Admission-Day ASUC Score Validated to Predict Steroid Non-Response

An MDPI report describes external, single-center validation of an admission-day acute severe ulcerative colitis (ASUC) score intended to help identify patients who may require escalation beyond IV corticosteroids.
The authors report a retrospective cohort spanning 2015–2024 with 91 ASUC admissions at a single center. Primary validation was performed in an infection-free subset (n=77), while admissions with superimposed infection were examined separately. The primary outcome was escalation beyond IV steroids during the index hospitalization, defined as medical rescue therapy (infliximab or ciclosporin) and/or colectomy; the paper also reports short-term surgical outcomes. In the infection-free validation cohort, 17/77 (22.1%) met the composite escalation outcome; colectomy occurred in four admissions during the index hospitalization, and 5/91 (5.5%) underwent colectomy within 90 days.

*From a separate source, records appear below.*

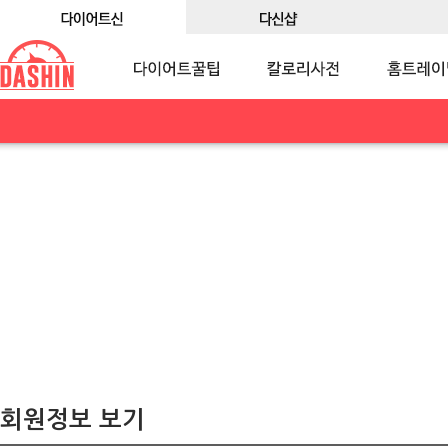
회원정보 보기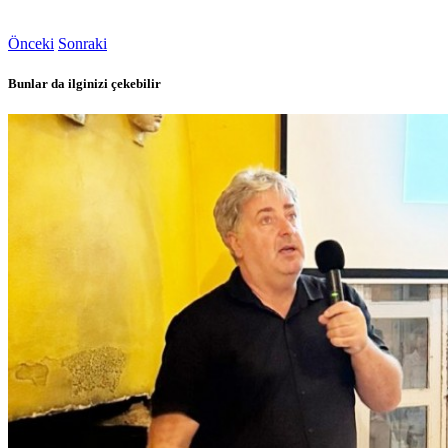
Önceki
Sonraki
Bunlar da ilginizi çekebilir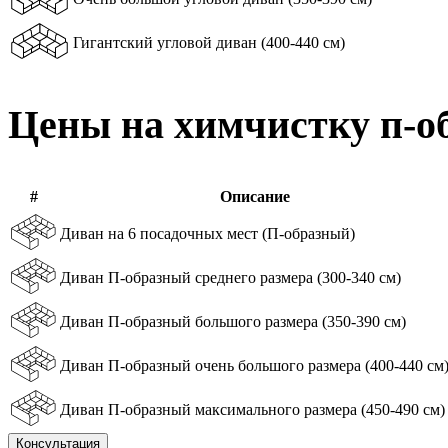
Гигантский угловой диван (400-440 см)
Цены на химчистку п-о
#
Описание
Диван на 6 посадочных мест (П-образный)
Диван П-образный среднего размера (300-340 см)
Диван П-образный большого размера (350-390 см)
Диван П-образный очень большого размера (400-440 см
Диван П-образный максимального размера (450-490 см)
Консультация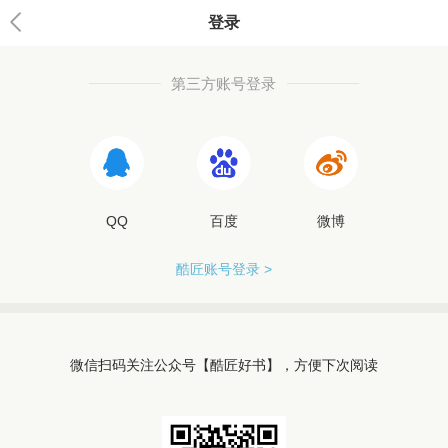
登录
第三方账号登录
QQ
百度
微博
酷匠账号登录 >
微信扫码关注公众号【酷匠好书】，方便下次阅读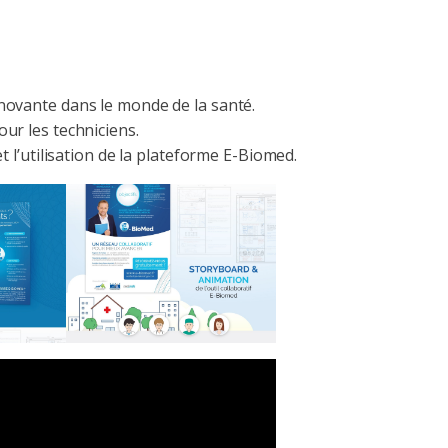
novante dans le monde de la santé.
ur les techniciens.
t l’utilisation de la plateforme E-Biomed.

Performance metrics were reported for the infection-free validation cohort using admission-time measures. Discrimination for the composite outcome was reported as an AUC of 0.89 (95% CI, 0.81–0.95) with bootstrap correction, alongside calibration parameters (intercept 0.26; slope 1.29) and overall accuracy (Brier score 0.11). Using the prespecified cutoff of ASUC ≥2, the authors report sensitivity of 94% and specificity of 78%. In a prespecified rescue-only sensitivity analysis (medical rescue therapy alone), the authors report AUC 0.86 (95% CI, 0.77–0.94), with sensitivity 93%, specificity 76%, and negative predictive value of 98% at the same cutoff.
In a head-to-head comparison with the Oxford Day‑3 criterion, ASUC ≥2 identified 16 of 17 eventual non-responders (94%) versus 8 of 17 (47%) by Oxford in this cohort. Decision-curve analysis was described as showing net benefit for ASUC across approximately 10–70% threshold probabilities, with consistent net benefit highlighted between 30% and 50%.